Masara leaped upward, throwing out one hand. Her magic brought the axe flying back to smack into her palm. “I’m not nothing! I’m a Maja!” She swung the axe at the werewolf with every ounce of her strength.
* * *
The blade sliced toward Eleanor. The usurper started to throw her backward, but Ellie saw her chance and struck, locking the muscles of one knee. For a single glorious instant, her body obeyed. The axe bit into her chest in a blast of white-hot agony, and its electric charge went off with a crackling SNAP.
Every muscle in her body seized, and Ellie toppled into the blue glowing barrier of the ward.
Just as she’d intended.
The blast of electricity seared her with the worst physical pain she’d ever felt.
She embraced it as she flung open her Spirit Link to Jack -- even as he reached for her, accepting her pain. Deliberately magnifying and weaponizing it against the usurper.

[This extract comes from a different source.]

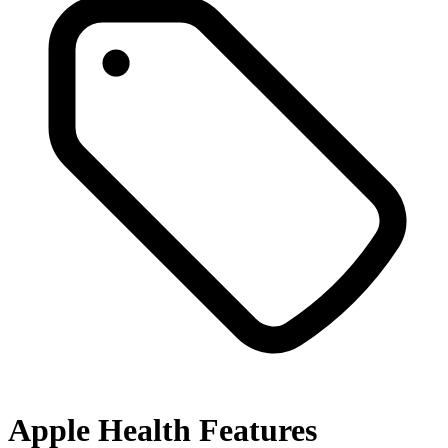
Apple Health Features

The invader howled as their joint agony ripped through him. Recoiling, he lost his grip on their minds.
Jack released the vampire’s axe arm and arrested the punch he’d been about to throw. He met the young warrior’s gaze. “Take my head!”
The vampire hesitated, eyes searching his…

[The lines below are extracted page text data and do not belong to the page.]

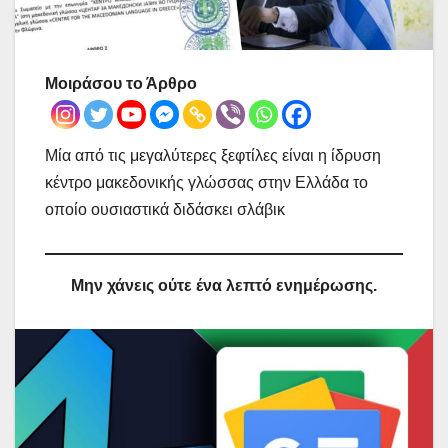
Μοιράσου το Άρθρο
Μία από τις μεγαλύτερες ξεφτίλες είναι η ίδρυση
κέντρο μακεδονικής γλώσσας στην Ελλάδα το
οποίο ουσιαστικά διδάσκει σλάβικ
Μην χάνεις ούτε ένα λεπτό ενημέρωσης.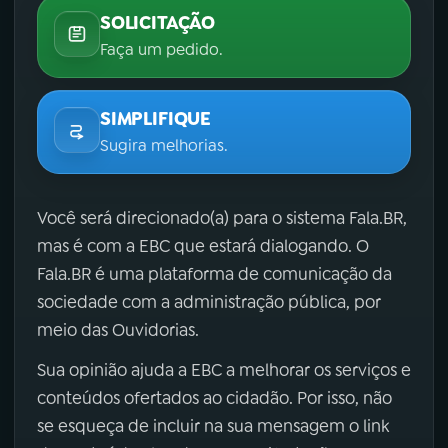
SOLICITAÇÃO
Faça um pedido.
SIMPLIFIQUE
Sugira melhorias.
Você será direcionado(a) para o sistema Fala.BR,
mas é com a EBC que estará dialogando. O
Fala.BR é uma plataforma de comunicação da
sociedade com a administração pública, por
meio das Ouvidorias.
Sua opinião ajuda a EBC a melhorar os serviços e
conteúdos ofertados ao cidadão. Por isso, não
se esqueça de incluir na sua mensagem o link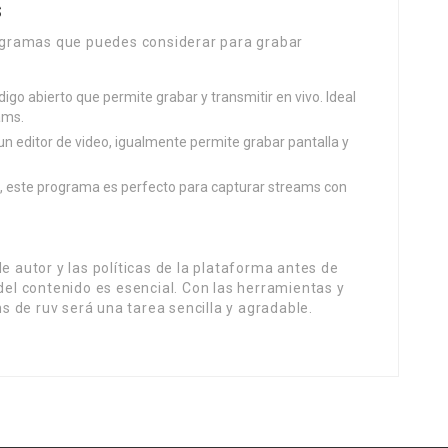
s
gramas que puedes considerar para grabar
igo abierto que permite grabar y transmitir en vivo. Ideal
ams.
 editor de video, igualmente permite grabar pantalla y
c, este programa es perfecto para capturar streams con
e autor y las políticas de la plataforma antes de
 del contenido es esencial. Con las herramientas y
 de ruv será una tarea sencilla y agradable.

No, you will not! the usurper hissed, flooded back into his mind.
“Now!” Jack howled.
The vampire swung the axe in a hard, fast arc that cleaved through Jack’s neck in a single stroke.
As her husband’s soul ripped free of his body, the Spirit Link did exactly what it was designed to, dragging Eleanor with him. With a cry of joy and relief, she exploded from her body the moment before the witch’s axe sent her head tumbling.

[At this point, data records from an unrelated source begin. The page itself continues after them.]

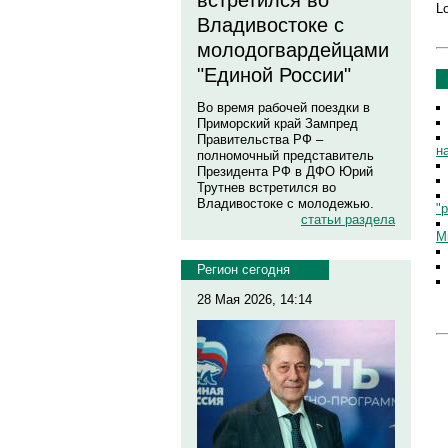
встретился во
Lo
Владивостоке с
молодогвардейцами
"Единой России"
Во время рабочей поездки в
Приморский край Зампред
Правительства РФ –
н
полномочный представитель
Президента РФ в ДФО Юрий
Трутнев встретился во
Владивостоке с молодежью.
"
статьи раздела
Mi
Регион сегодня
28 Мая 2026, 14:14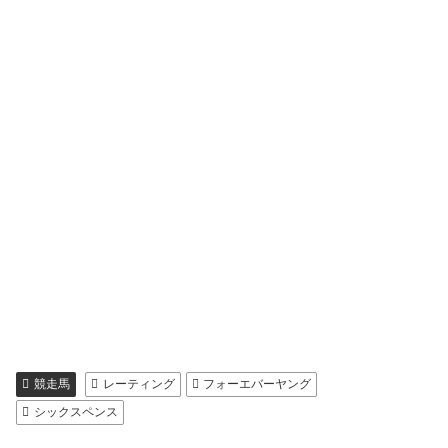
競走馬
レーティング
フォーエバーヤング
シックスペンス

Ellie swirled up to meet Jack’s spirit, and they streamed into the light.
Together.
* * *
Axe in hand, Masara whirled at the sound of Walker’s howl of agony as Jack and Ellie died. The werewolf’s rat-red eyes went wide and round with pain, h
is malformed face contorted. Duncan cleared five feet in one leap, swinging his axe up and around in a backhanded diagonal chop that cleaved into the werewolf’s chest. And lodged there.
Walker gasped, his tone desperate, “I’m free! Oh, thank God! Take my head before he regains control or he’ll…” He jerked backward, tearing the blade from Duncan’s hands and whirled to flee, only to topple to his hands and knees as if something had tripped him. “For God’s sake, do it!” It was a howl of anguish and rage.
Masara tossed her axe to Duncan, who caught it and brought it down in one smooth, fast strike. The werewolf’s head hit the ground and rolled in an arc of bright blood. His body collapsed.
“Jesus Christ!” Duncan stared down at the severed head, his expression sickened. “Did he say he was possessed?”
“Wait,” she snapped. “Let me make sure they’re actually dead.” Masara sent a wave of magic dancing over the three bodies. There was none of the hum of magical energy she associated with werewolves. “I don’t sense any life force.” She blew out a breath, wincing as she looked down at the cop’s body. “God, Walker, I’m so sorry.” Guilt rose, choking her. She remembered the big werewolf’s dedication, his compassion for the jogger, his sense of duty toward his people. He’d deserved so much better.
Duncan blew out a breath and moved to join her, the axe in his hand. “Even if you’d known they’d been possessed by something, what could you have done? They’re still immune to magic.”
“Yes, they are,” Masara said, thinking out loud. “If it was the Fomorians, how did they do it? And where did the rats fit in?”
“What the hell happened before I got here?”
She described Walker’s arrival, and his request she let him in. “His voice sounded a little… off, but I thought he was just tired. Lord knows I am.” Her body felt impossibly heavy in what was left of her armor. With a gesture, she banished her helmet and dragged in deep lungfuls of air. “Jack and Ellie must have ambushed him somewhere. Probably at his home, since they all knew each other.”